*** Opening of Dataset extract ***

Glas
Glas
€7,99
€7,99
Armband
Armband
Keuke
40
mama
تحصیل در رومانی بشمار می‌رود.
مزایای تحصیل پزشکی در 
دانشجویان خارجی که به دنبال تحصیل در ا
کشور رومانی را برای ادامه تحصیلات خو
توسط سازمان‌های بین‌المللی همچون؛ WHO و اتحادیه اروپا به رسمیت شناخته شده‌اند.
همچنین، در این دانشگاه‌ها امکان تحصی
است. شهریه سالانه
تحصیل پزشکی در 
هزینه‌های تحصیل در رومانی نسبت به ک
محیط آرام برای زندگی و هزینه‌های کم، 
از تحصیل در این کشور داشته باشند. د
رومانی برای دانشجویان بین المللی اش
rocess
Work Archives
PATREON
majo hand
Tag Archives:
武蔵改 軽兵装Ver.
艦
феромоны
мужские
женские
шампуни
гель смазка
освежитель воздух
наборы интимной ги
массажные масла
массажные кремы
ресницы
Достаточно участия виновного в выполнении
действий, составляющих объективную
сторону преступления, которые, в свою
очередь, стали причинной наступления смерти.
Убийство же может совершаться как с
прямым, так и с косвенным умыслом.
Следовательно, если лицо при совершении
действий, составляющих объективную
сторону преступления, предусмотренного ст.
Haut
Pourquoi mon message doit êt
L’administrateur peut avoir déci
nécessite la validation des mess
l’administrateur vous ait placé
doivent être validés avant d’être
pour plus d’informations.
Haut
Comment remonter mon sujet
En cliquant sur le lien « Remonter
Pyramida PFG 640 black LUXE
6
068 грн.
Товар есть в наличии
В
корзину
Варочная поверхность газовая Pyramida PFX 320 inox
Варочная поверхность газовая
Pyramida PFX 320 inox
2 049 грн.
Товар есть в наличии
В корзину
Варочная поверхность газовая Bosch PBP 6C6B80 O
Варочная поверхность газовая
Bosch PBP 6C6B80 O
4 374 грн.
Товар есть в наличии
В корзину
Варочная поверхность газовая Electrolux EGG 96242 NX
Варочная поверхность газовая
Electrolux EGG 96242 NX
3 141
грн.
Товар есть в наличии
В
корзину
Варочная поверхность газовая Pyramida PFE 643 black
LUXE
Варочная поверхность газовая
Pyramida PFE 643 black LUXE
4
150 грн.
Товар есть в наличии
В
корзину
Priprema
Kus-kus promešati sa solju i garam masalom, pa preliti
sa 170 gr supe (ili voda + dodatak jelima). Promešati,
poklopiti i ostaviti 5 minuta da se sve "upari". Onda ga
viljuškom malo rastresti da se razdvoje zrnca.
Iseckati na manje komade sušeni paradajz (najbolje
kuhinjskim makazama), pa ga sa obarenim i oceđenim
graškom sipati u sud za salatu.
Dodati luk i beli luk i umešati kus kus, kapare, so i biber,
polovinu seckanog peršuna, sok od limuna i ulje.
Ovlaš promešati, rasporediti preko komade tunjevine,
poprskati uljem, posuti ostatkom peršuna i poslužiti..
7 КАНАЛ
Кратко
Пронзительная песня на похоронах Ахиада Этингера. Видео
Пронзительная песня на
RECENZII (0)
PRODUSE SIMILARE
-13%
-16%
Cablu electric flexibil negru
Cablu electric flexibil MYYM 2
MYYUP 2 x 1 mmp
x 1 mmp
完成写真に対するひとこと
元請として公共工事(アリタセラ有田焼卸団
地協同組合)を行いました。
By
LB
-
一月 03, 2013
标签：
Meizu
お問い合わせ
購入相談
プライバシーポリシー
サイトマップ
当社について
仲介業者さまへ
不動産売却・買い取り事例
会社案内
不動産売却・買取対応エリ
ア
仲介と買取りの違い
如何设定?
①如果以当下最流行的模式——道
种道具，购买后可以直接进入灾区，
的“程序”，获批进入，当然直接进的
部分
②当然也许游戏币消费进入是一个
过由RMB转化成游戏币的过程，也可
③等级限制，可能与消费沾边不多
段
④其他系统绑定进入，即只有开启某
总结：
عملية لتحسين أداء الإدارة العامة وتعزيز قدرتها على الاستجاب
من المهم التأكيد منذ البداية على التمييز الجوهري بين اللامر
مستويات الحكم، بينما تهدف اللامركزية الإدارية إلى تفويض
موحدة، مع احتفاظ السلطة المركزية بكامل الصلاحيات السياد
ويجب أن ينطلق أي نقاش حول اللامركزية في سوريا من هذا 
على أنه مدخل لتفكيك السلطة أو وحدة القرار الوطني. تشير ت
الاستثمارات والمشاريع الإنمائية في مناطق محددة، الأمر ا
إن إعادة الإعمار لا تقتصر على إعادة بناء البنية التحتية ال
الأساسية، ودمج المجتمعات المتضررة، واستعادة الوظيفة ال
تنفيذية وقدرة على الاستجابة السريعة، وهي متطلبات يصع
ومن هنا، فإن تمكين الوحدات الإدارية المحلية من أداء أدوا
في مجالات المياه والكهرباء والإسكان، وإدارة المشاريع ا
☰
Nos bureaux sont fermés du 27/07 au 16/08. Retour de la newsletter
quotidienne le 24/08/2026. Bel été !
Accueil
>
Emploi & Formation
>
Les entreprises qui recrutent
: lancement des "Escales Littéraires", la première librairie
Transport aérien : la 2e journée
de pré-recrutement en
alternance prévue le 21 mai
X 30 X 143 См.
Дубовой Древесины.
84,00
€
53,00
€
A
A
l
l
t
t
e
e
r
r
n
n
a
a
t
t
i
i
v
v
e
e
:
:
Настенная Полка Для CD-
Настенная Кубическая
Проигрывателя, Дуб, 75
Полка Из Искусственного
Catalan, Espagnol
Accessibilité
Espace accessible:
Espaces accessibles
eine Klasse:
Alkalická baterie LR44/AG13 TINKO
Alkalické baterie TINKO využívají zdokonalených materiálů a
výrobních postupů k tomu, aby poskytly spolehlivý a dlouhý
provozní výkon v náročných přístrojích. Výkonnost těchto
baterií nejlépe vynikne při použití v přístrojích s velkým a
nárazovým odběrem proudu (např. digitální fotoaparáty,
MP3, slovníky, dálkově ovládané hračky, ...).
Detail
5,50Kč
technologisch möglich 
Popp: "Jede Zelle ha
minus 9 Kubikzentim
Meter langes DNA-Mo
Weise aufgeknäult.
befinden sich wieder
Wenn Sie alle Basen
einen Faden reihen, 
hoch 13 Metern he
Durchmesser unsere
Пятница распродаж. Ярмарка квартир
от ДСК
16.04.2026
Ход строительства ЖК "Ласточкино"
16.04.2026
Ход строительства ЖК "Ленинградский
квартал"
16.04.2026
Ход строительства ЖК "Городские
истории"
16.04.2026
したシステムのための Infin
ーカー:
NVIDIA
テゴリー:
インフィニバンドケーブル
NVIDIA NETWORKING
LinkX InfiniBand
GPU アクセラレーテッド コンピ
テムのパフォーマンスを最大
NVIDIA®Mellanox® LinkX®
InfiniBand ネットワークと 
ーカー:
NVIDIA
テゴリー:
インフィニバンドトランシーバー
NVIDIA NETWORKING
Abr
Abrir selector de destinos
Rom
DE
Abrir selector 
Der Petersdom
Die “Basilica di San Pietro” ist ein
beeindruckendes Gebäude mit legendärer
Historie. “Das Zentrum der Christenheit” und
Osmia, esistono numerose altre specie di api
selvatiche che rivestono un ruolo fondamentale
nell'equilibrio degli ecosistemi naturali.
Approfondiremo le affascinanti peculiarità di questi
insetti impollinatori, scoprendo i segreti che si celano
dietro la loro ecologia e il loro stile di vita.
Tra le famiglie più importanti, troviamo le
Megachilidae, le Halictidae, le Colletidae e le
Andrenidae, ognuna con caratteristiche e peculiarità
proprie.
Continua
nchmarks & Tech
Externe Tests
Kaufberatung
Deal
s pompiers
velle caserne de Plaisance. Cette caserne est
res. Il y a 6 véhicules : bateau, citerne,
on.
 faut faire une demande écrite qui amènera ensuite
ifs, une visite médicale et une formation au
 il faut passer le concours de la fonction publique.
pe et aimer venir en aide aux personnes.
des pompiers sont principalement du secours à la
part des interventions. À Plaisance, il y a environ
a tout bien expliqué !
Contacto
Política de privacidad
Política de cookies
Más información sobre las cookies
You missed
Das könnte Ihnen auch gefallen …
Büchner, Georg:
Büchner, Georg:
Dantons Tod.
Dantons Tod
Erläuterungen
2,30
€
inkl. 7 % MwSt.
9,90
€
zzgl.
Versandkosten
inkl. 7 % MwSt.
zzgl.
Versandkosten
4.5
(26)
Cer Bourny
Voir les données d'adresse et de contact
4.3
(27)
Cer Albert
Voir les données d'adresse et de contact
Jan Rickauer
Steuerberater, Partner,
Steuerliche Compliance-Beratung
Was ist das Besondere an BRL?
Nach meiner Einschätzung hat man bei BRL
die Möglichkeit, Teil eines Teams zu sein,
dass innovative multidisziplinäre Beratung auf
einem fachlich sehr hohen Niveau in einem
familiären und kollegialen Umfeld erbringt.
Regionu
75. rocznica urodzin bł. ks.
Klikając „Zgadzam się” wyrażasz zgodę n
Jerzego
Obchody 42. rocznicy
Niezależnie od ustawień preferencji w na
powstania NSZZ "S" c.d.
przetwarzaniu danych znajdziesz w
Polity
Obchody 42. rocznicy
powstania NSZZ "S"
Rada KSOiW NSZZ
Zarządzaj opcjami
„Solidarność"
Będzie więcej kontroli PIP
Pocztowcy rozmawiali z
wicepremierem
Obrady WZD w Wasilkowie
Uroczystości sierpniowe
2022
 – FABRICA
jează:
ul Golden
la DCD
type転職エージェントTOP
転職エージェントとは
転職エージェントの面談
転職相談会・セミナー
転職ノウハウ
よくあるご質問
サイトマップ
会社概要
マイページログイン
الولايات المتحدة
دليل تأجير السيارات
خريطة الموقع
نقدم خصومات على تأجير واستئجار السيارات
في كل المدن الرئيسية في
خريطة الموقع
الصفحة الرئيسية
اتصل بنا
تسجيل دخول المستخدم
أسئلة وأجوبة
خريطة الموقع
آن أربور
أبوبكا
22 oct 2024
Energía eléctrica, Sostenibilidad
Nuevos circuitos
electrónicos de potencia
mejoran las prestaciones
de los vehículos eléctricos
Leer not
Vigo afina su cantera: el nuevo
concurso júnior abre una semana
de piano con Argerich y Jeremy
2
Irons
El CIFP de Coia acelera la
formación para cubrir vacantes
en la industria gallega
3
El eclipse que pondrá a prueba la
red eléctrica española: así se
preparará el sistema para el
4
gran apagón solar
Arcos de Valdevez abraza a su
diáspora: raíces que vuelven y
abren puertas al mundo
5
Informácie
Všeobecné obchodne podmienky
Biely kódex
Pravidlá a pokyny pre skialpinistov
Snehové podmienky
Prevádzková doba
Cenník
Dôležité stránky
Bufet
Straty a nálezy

*** Close of Dataset extract ***

**Exercise**
Show a copy of each line from the data that includes the word "Abrir".

**Exercise response**
Abrir selector de destinos
Abrir selector 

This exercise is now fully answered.